Strona:Dramaty małżeńskie by X de Montépin from Dziennik dla Wszystkich i Anonsowy Y1891 No217 p1 col3.png

Z Wikiźródeł, wolnej biblioteki
Ta strona została skorygowana.

— Mów, moja matko, jestem gotów na wszystko...

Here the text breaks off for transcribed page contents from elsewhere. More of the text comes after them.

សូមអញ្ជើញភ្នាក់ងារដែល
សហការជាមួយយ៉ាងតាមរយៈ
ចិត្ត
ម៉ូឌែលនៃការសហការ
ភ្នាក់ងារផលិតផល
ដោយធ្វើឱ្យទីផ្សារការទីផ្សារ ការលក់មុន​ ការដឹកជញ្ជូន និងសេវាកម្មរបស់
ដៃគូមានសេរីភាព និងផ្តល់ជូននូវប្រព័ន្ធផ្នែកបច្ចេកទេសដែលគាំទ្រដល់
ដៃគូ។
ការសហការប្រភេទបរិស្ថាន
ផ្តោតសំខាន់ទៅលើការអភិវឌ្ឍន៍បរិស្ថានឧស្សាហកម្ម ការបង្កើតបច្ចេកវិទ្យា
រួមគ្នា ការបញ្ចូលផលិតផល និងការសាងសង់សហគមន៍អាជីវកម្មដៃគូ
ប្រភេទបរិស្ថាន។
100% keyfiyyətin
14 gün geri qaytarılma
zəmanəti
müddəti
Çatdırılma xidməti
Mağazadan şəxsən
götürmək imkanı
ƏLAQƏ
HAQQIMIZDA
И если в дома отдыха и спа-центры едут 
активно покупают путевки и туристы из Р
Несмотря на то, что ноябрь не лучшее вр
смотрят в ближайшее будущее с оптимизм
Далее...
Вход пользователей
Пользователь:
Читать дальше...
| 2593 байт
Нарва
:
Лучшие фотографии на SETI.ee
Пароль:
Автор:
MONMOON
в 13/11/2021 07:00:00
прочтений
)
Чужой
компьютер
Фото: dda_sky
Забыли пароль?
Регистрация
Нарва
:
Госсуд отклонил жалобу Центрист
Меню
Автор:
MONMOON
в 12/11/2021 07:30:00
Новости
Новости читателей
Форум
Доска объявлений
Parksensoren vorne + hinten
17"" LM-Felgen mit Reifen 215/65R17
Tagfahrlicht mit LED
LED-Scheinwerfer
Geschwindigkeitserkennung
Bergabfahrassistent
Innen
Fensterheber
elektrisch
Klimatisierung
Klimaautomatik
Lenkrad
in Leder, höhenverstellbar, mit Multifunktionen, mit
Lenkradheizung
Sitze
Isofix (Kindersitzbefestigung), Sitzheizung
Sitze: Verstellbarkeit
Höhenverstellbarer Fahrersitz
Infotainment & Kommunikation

— Powtarzam ci otóż, mój synu, że masz już przyzwolenie moje, że cokolwiek bądź się stanie, nie cofnę go nigdy, nie wyrzekam się jednakże prawa rady i przestrogi... Pragnę poznać osobiście młodą osobę, z którą chcesz się połączyć i powiem ci otwarcie, jakie na mnie uczyni wrażenie...
— Ot... droga matko... — zawołał młody człowiek rozpromieniony — tego tylko pragnąłem!... Gdy poznasz Walentynę, pokochasz ją od razu i powiesz mi: „Miałeś racyę! Zasługuje ona na to, aby zostać córką moją!...“
Na ustach pani de Rochegude osiadł smutny uśmiech powątpiewania.
— Dałby to Bóg... — szepnęła.
— Lecz jak to zrobić... — odezwał się Lionel nieśmiało — nie mogę przecież przyprowadzić tutaj panny de Cernay... I tobie wydałoby się to niestosownem i ja nie ośmieliłbym się wspomnieć jej nawet o tem, bo pewny jestem, że odmówiłaby stanowczo...
— Z łatwością przyjdzie zwalczyć tę przeszkodę... — odpowiedziała hrabina.
— W jaki sposób?...
— Mówiłeś, że panna de Cernay maluje akwarele, dla powiększenia szczupłych dochodów swoich, a ja znajduję, że praca jej i odwaga są rzeczywiście zaszczytne... Pójdę do niej, jako do artystki i zamówię cokolwiek...
— Czy ja nie pójdę z mamą?... — zapytał Lionel.